Donc , l’Afrique est en train de se construire
–malgré des coûts humaines élevés, un « monde des ruines » et des
« cases sans clés »- , en
train d’effectuer sa synthèse sur le « mode de disjonction et de la
redistribution des différences » . L’Afrique-en- circulation !Afrique-glèbe, « immense champ de labour de la matière
et des choses » : Un corps encore en mouvement, jamais à sa place,
dont le centre se déplace partout. Un corps se mouvant dans l’énorme machine du
monde…..C’est l’ « Afropolitanisme »
(trois paradigmes ne s’excluant pas : variantes diverses du nationalisme
anticolonial /lectures marxistes multiples
et « socialisme africain »/ panafricanisme et solidarité
raciale et transnationale) . A l’image de l’Afrique du
Sud, le laboratoire privilégié que l’auteur connaît bien.
L’Auteur :Théoricien du post-colonialisme , à la pensée engagée
dans l’action, fortement anti-cléricaliste et pour
une théologie de la libération.
Camerounais d’origine (né en 1957 , sa région
fut un bastion du mouvement nationaliste camerounais) .Docteur en histoire (La Sorbonne, Paris) et Dea en sciencees politiques (Iep, Paris) il est
professeur d’histoire et de sciences politiques en Afrique du Sud. Chercheur,
il a également enseigné aux Etats unis . Auteur de
plusieurs publications (dont « De la postcolonie ») globalement sur le même thème et sur
l’Afrique
Avis :Pour mieux connaître le colonialisme et le
racisme blanc….et le néo-colonialisme.Pour mieux
comprendre l’Afrique et l’Africain contemporains . Livre difficile à lire mais enrichissant , aujourd’hui encore bien plus qu’hier.

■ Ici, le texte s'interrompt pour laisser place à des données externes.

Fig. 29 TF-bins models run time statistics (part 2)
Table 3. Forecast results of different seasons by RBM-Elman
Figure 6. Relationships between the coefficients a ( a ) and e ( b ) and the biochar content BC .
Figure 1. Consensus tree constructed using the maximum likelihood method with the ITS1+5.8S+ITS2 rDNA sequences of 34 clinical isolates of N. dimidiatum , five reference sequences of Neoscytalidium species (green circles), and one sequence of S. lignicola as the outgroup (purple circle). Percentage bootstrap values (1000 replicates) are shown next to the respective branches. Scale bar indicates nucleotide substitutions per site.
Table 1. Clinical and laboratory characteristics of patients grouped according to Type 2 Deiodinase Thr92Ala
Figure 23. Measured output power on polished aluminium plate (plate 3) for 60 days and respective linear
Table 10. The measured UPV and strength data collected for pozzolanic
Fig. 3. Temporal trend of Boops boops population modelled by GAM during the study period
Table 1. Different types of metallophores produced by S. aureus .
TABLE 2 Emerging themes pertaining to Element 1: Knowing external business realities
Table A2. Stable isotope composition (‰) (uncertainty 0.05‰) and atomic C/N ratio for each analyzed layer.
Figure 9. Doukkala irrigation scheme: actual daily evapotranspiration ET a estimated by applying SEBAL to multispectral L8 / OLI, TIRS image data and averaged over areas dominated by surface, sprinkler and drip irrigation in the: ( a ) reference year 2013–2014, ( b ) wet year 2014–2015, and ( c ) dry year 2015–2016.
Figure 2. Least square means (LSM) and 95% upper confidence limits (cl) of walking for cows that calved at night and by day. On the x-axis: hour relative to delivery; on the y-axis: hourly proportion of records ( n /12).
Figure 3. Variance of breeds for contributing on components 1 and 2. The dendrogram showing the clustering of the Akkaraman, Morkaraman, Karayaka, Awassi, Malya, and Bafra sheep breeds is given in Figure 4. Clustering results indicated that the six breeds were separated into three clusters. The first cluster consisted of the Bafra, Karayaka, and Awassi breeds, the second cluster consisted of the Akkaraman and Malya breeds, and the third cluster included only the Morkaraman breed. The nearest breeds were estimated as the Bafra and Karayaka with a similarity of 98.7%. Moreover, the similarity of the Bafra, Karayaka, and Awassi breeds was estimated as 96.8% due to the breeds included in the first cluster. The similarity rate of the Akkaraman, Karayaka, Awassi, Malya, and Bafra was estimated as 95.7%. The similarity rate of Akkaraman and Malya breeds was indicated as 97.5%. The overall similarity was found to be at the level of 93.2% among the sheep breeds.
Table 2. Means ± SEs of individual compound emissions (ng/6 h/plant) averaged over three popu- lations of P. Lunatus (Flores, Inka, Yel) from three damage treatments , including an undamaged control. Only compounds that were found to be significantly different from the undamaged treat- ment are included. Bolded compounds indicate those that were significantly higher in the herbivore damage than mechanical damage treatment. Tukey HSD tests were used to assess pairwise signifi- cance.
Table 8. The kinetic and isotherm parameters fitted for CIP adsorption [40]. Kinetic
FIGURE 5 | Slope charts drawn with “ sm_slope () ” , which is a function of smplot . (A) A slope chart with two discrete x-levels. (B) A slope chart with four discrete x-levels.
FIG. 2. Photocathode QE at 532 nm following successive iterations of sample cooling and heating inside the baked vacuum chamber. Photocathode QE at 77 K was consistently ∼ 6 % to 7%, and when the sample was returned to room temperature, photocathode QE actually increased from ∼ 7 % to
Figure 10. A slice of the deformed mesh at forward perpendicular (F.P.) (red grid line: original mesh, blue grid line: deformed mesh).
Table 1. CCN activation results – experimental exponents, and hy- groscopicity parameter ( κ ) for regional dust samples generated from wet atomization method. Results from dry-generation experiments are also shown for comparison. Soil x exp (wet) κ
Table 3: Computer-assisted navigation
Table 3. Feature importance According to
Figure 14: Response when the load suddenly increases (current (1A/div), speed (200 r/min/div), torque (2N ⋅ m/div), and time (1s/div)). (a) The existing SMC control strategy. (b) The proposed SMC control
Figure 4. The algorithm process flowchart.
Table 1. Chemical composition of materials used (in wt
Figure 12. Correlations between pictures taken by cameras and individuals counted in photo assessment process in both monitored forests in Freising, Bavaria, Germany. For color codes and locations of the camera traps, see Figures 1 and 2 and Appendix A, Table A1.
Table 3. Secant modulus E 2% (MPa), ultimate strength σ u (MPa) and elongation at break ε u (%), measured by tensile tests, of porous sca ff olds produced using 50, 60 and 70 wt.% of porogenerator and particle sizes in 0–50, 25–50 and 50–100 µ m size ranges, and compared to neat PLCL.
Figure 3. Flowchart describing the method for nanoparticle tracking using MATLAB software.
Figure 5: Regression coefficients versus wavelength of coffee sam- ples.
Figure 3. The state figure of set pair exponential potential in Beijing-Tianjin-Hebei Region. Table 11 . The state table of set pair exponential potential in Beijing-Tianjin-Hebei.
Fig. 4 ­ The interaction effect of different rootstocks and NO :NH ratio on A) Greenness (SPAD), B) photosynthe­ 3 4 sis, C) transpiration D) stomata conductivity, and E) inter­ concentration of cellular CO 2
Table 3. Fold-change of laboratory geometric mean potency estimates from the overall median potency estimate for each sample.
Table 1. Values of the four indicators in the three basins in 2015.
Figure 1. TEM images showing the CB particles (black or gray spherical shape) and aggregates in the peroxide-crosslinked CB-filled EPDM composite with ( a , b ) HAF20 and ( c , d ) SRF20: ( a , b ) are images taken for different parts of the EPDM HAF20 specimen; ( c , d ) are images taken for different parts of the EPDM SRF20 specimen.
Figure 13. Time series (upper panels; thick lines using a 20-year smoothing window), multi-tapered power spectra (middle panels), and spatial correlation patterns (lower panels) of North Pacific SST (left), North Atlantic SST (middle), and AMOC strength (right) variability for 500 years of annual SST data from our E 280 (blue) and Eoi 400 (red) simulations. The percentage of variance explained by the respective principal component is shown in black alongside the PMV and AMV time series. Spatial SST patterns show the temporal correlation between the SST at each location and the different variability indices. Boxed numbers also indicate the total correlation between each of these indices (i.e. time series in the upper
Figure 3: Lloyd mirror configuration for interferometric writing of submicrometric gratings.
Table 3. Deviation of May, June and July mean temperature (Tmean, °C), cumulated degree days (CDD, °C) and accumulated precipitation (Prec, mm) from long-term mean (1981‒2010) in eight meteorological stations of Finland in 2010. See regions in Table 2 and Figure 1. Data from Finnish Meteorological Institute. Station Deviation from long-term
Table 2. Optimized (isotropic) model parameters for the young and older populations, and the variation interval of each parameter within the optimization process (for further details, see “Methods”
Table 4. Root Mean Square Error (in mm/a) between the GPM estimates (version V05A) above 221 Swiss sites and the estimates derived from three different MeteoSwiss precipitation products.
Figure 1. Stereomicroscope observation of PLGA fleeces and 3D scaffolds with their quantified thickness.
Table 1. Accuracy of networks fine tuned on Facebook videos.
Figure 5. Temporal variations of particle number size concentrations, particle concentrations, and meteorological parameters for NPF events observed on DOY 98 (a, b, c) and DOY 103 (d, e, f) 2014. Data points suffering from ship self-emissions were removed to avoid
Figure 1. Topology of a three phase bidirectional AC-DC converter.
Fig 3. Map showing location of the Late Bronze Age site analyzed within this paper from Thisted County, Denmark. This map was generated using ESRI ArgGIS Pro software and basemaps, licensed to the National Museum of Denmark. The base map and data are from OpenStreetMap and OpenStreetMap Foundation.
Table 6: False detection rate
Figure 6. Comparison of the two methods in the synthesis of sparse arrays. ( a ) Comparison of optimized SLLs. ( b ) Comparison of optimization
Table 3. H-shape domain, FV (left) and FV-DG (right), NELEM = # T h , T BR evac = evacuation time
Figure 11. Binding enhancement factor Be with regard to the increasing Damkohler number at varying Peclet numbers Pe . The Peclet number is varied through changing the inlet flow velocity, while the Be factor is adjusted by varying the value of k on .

Citations : « Avoir un passé en commun ne
signifie pas nécessairement l’avoir en partage » (p 12), « Le
colonialisme fut loin d’être une fusée d’or……Carcasse de métal sertie de joyaux
splendides, il participait par ailleurs de la Bête et du fumier » (p
15), « L’Afrique demeure une région
du monde où le pouvoir , quel qu’il soit et sous le
sceau du satrape, se dote automatiquement d’immunité. Les choses sont en effet
simples. Le potentat est une loi en lui-même » (p 23) , « La
décolonisation sans la démocratie est une bien piètre forme de reprise de
possession de soi, fictive » (p 29), « Toute pratique coloniale est
habitée par une pulsion interne : l’ivresse de la force, une sombre
émulation de tuer et, s’il le faut, de périr. Au-delà de la recherche du
profit, elle se construit sur la crête d’une ligne intense : la ligne
froide de la force et de la destruction pure « (p 91), « La colonisation moderne était l’une
des filles directes des doctrines qui consistaient à trier les hommes et à les
diviser en deux groupes : ceux qui comptent et que l’on compte, d’une
part, et le « reste » ; d’autre part, ce qu’il faut appeler les
« résidus d’hommes » ou encore les « déchets d’hommes « (
p 239), « L’humanité de l’homme n’est pas donnée. Elle s’arrache et se
crée au fil des lutte » (p 341), « Tout sang versé ne produit pas
nécessairement la vie, la liberté et la communauté » (p 243).